Cela est honteux ; je sors de cette salle, si on y tient de pareils discours.

Entre Corsi.

Messieurs, le cardinal vient d’écrire à Côme de Médicis.

Les Huit.

Sans nous consulter ?

Corsi.

Le cardinal a écrit pareillement à Pise, à Arezzo et à Pistoie, aux commandants militaires. Jacques de Médicis sera demain ici avec le plus de monde possible ; Alexandre vitelli est déjà dans la forteresse avec la garnison entière. Quant à Lorenzo, il est parti trois courriers pour le joindre.

Ruccellai.

Qu’il se fasse duc tout de suite, votre cardinal ; cela sera plus tôt fait.

Corsi.

Il m’est ordonné de vous prier de mettre aux voix l’élection de Côme de Médicis, sous le titre provisoire de gouverneur de la république florentine.

Giomo, à des valets qui traversent la salle.

Répandez du sable autour de la porte, et n’épargnez pas le vin plus que le reste.

Ruccellai.

Pauvre peuple ! quel badaud on fait de toi !

Sire Maurice.

Allons, messieurs, aux voix. Voici vos billets.

Vettori.

Côme est en effet le premier en droit après Alexandre ; c’est son plus proche parent.

Acciaiuoli.

Quel homme est-ce ? je le connais fort peu.

Corsi.

C’est le meilleur prince du monde.

Guicciardini.

Hé ! hé ! pas tout à fait cela. Si vous disiez le plus diffus et le plus poli des princes, ce serait plus vrai.

Sire Maurice.

Vos voix, seigneurs.

Ruccellai.

Je m’oppose à ce vote formellement, et au nom de tous les citoyens.

Vettori.

Pourquoi ?

Ruccellai.

Il ne faut plus à la république ni princes, ni ducs, ni seigneurs ; voici mon vote.

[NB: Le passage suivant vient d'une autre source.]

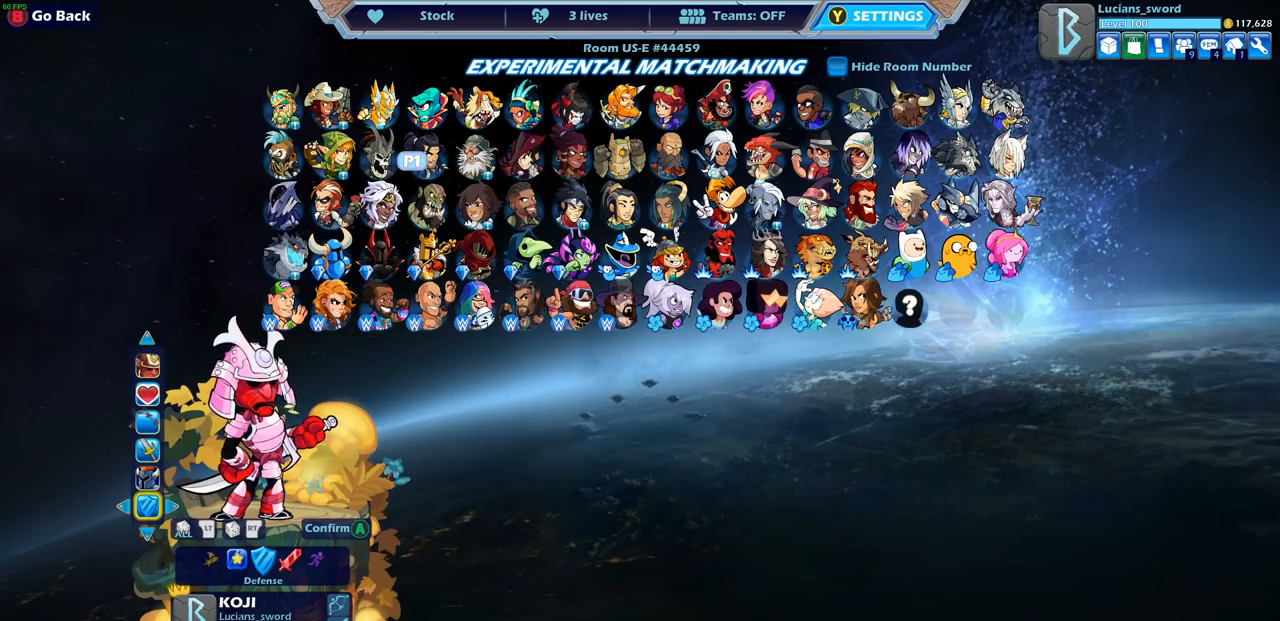
{"buttons": [], "left_stick": "center", "right_stick": "center", "events": [[417, "DPAD_LEFT", "down"], [500, "DPAD_LEFT", "up"]]}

Il montre son billet blanc.
Vettori.

Votre voix n’est qu’une voix. Nous nous passerons de vous.

Ruccellai.

Adieu donc ; je m’en lave les mains.

Guicciardini, courant après lui.

Eh ! mon Dieu ! Palla, vous êtes trop violent.

Ruccellai.

Laissez-moi ; j’ai soixante-deux ans passés ; ainsi vous ne pouvez pas me faire grand mal désormais.

Il sort.
Niccolini.

Vos voix, messieurs !

Il déplie les billets jetés dans un bonnet.

Il y a unanimité. Le courrier est-il parti pour Trebbio ?

Corsi.

Oui, Excellence. Côme sera ici dans la matinée de demain, à moins qu’il ne refuse.

Vettori.

Pourquoi refuserait-il ?

Niccolini.

Ah ! mon Dieu ! s’il allait refuser, que deviendrions-nous ? quinze lieues à faire d’ici à Trebbio pour trouver Côme, et autant pour revenir, ce serait une journée de perdue. Nous aurions dû choisir quelqu’un qui fût plus près de nous.

Vettori.

Que voulez-vous ! notre vote est fait, et il est probable qu’il acceptera. Tout cela est étourdissant.

Ils sortent.



Scène II

À Venise.
PHILIPPE STROZZI, dans son cabinet.

J’en étais sûr. — Pierre est en correspondance avec le roi de France ; le voilà à la tête d’une espèce d’armée, et prêt à mettre le bourg à feu et à sang. C’est donc là ce qu’aura fait ce pauvre nom de Strozzi, qu’on a respecté si longtemps ! il aura produit un rebelle et deux ou trois massacres. Ô ma Louise ! tu dors en paix sous le gazon ; l’oubli du monde entier est autour de toi, comme en toi, au fond de la triste vallée où je t’ai laissée.

On frappe à la porte.

Entrez.

Entre Lorenzo.
Lorenzo.

Philippe ! je t’apporte le plus beau joyau de ta couronne.

Philippe.

Qu’est-ce que tu jettes là ? une clef ?

Lorenzo.

Cette clef ouvre ma chambre, et dans ma chambre est Alexandre de Médicis, mort de la main que voilà.

Philippe.

Vraiment ! vraiment ! cela est incroyable.

Lorenzo.

Crois-le si tu veux. Tu le sauras par d’autres que par moi.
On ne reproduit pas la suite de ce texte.